··· SOURCE INFORMATION ···

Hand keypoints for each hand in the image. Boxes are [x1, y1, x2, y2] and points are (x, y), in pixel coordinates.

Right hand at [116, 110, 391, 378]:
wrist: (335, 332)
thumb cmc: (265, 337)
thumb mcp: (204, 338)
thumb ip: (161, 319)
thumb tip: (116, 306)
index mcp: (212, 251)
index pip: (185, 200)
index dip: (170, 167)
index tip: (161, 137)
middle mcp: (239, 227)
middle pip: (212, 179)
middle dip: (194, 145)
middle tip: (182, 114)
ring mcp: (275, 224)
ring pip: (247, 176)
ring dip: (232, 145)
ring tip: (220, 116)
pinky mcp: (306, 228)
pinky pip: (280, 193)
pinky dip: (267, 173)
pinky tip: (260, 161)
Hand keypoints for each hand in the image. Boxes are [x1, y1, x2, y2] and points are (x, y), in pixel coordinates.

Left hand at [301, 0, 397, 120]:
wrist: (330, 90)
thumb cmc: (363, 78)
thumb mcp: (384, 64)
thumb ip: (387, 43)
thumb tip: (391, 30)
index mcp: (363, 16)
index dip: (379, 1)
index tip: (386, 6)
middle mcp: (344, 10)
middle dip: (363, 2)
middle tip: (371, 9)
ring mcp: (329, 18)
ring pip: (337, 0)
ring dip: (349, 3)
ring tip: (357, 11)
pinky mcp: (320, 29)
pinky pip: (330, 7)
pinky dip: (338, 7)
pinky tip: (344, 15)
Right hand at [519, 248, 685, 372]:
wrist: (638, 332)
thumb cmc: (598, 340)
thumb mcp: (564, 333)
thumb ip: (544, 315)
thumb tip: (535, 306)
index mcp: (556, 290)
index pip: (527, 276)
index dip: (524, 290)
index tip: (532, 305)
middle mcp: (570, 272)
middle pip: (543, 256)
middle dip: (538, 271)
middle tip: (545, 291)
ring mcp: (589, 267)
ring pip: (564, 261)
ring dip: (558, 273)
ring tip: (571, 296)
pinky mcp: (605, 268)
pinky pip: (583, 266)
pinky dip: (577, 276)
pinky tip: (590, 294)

···
··· SOURCE INFORMATION ···

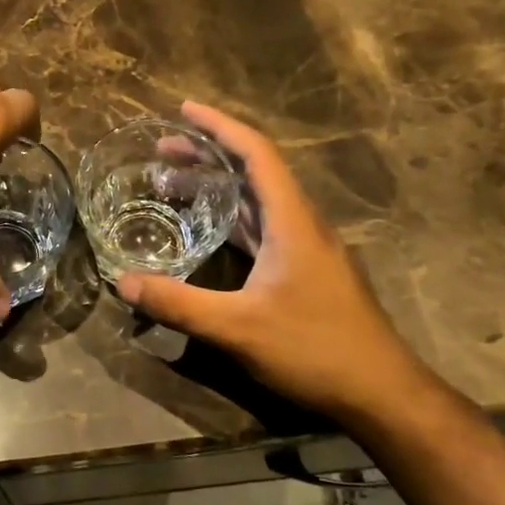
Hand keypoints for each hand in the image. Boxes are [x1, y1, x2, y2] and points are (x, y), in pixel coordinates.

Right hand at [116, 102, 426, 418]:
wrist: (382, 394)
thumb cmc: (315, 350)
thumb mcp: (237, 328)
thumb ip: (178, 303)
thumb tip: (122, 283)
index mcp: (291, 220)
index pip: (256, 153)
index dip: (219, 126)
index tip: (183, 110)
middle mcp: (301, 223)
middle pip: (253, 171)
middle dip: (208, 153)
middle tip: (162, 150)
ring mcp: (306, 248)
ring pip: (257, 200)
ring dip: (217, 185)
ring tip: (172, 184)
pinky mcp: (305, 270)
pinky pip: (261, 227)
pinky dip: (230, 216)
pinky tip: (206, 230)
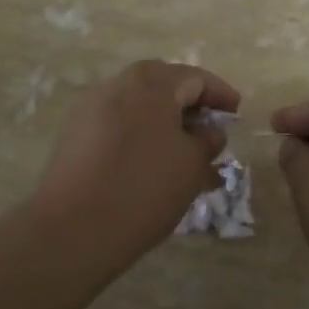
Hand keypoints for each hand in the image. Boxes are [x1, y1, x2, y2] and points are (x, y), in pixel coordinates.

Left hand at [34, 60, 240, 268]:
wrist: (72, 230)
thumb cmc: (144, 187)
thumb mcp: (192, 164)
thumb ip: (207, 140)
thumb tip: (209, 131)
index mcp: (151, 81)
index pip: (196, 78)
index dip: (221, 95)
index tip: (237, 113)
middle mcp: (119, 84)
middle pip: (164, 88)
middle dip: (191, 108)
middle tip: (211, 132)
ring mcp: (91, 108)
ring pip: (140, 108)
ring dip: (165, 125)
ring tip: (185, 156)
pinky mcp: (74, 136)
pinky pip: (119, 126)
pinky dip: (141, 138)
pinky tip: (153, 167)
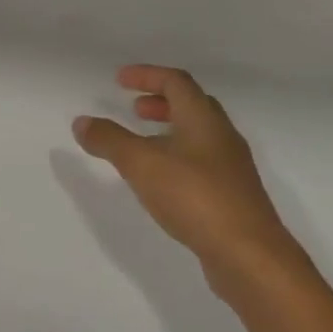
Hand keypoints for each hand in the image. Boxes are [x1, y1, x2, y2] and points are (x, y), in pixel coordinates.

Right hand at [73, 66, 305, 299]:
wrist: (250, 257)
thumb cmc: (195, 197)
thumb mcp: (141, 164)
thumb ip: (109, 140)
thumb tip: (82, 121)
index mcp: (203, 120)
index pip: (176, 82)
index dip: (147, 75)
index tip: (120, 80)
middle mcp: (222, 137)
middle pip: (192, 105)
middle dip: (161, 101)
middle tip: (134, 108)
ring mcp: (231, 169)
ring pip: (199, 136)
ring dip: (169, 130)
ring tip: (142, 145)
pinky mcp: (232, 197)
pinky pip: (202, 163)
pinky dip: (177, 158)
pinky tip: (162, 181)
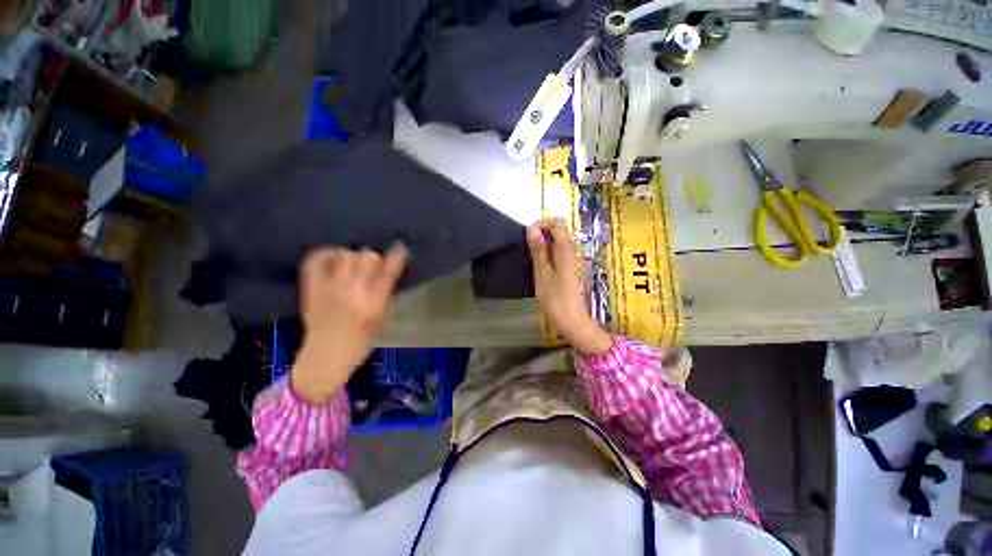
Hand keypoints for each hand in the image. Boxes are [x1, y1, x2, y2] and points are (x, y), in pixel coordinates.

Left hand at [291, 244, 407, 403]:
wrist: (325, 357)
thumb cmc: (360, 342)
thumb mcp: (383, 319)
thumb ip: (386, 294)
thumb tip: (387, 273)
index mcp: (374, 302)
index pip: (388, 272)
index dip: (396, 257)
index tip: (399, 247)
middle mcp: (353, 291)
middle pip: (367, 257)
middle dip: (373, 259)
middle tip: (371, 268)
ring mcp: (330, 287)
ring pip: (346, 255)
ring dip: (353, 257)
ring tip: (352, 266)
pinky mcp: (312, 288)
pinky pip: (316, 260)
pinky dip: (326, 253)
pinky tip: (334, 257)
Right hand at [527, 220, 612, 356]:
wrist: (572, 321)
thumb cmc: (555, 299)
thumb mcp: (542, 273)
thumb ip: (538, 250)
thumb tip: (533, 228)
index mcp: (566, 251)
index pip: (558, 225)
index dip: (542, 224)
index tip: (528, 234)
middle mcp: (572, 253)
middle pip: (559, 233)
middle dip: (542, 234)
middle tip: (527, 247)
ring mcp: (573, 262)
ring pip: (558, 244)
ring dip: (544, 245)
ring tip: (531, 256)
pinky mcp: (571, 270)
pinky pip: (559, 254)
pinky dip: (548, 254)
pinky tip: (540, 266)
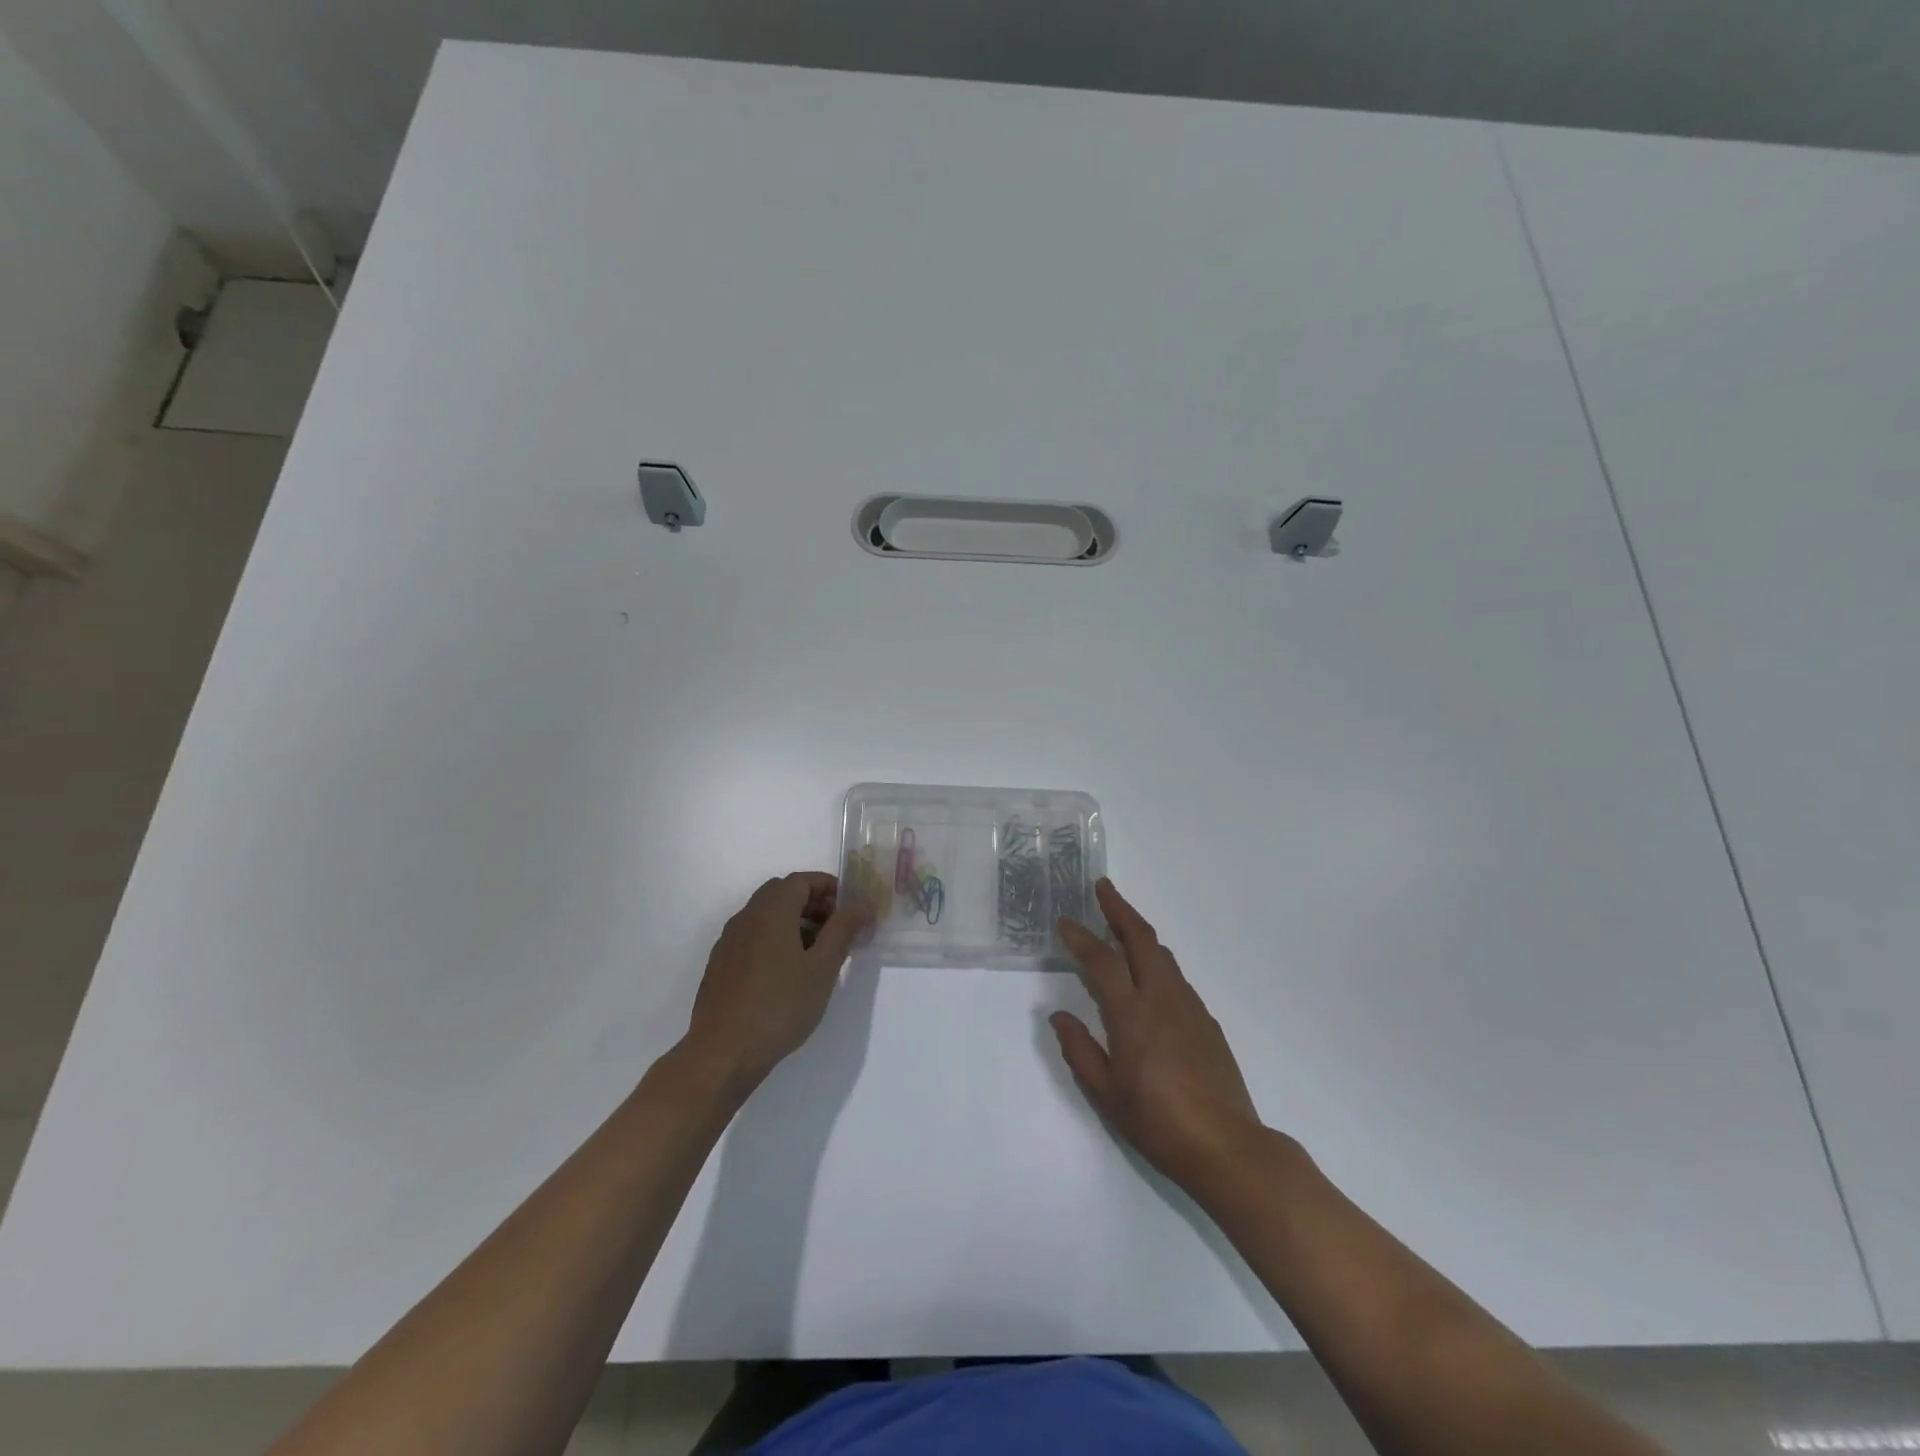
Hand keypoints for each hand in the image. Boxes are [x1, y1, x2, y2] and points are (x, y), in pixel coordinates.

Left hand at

···

REQUIREMENT → How many lines of the entries contain the word "Left"? Only the number is wanted.

PROBLEM SOLUTION → 4